Questions on the material »
(1) In the passage about the book Crossing the Threshold of Hope, how does the published text mark the points the pope underlined in his original manuscript?
(2) Write a continuation of the passage about the book Crossing the Threshold of Hope, starting after its final sentence.

Selected text »

As Messori began compiling the questions, he saw that additional questions as follow-up would be helpful. Additional questions were composed and sent. When the follow-up questions returned from the Vatican, Messori found that the pope had again answered every question.

==Contents==
The text of the book is presented exactly as written by John Paul II. Points that the pope underlined in his original manuscript are italicized in the published text. Paragraph breaks remain consistent with John Paul II's writing.

Messori doesn't ask private questions, but the questions he does ask allow the reader to see the personal life of the pope. For example, the very first question in Crossing the Threshold of Hope asks whether the pope ever doubts his relationship with God, especially given the importance of his role in the Catholic Church. The pope's answer grounds itself in Scripture: “Be not afraid!” (Luke 1:30). These words echoed through John Paul II's papacy, and they continue to echo in this writing.

Source material »
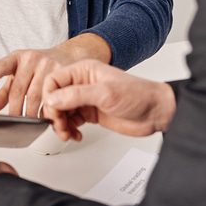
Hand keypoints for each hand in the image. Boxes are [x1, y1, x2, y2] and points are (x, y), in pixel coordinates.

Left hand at [0, 46, 77, 116]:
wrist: (66, 56)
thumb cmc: (38, 68)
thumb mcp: (18, 74)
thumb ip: (3, 92)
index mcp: (17, 57)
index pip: (1, 66)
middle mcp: (31, 59)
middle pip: (18, 89)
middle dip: (14, 110)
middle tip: (14, 123)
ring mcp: (47, 64)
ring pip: (36, 96)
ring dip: (31, 114)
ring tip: (28, 124)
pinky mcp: (62, 73)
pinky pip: (52, 97)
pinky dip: (47, 110)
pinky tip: (45, 117)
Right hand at [41, 59, 176, 141]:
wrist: (155, 112)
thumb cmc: (138, 95)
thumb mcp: (105, 93)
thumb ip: (76, 95)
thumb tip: (52, 100)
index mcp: (84, 70)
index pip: (54, 80)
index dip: (49, 96)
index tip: (54, 111)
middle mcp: (82, 83)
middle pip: (55, 97)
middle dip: (55, 114)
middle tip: (61, 126)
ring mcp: (86, 99)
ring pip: (61, 111)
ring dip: (61, 124)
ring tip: (68, 133)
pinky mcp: (90, 113)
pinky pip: (71, 120)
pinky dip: (70, 129)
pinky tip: (75, 134)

List of answers »
(1) They are italicized.

(2)
Messori continues to ask questions throughout the book that people throughout the world have wondered: “How do you pray?” “Does God really exist?” “Is there really hope in the young?” “Does eternal life exist?” “What does it mean to be saved?” The pope does not answer questions that only pertain to Catholicism. Messori asks questions about Islam, Buddhism, Judaism, Hinduism, and monotheistic religions in general. John Paul II's answers to these questions reflect his great love for all people and his knowledge of these religions: he speaks several times of individuals he has met who belong to these religions, sometimes calling them by name. He also says vehemently that “the Catholic Church rejects nothing that is true and holy in these religions”. He quotes the Second Vatican Council as mentioning a "common soteriological root present in all religions" though he seems to contradict that by stating that "the Buddhist tradition and the methods deriving from it have an almost exclusively negative soteriology." and continuing "doctrines of salvation in Buddhism and Christianity are opposed." This has been judged by Buddhists as a misunderstanding of Buddhism.

Messori's questions in the latter portion of the book refer to various tenets of the Catholic faith, including whether the Catholic Church really has the fullness of truth, and whether or not heaven exists. Many people ask these questions, and the pope's answers to these questions can be found here.

Some readers may find Messori frustrating at times, as his writing can be gushing and formal. He says things like, “Pardon me, Your Holiness, but my role (which gives me great honor but also a certain responsibility) is also that of a respectful “provocateur” with regard to questions...”.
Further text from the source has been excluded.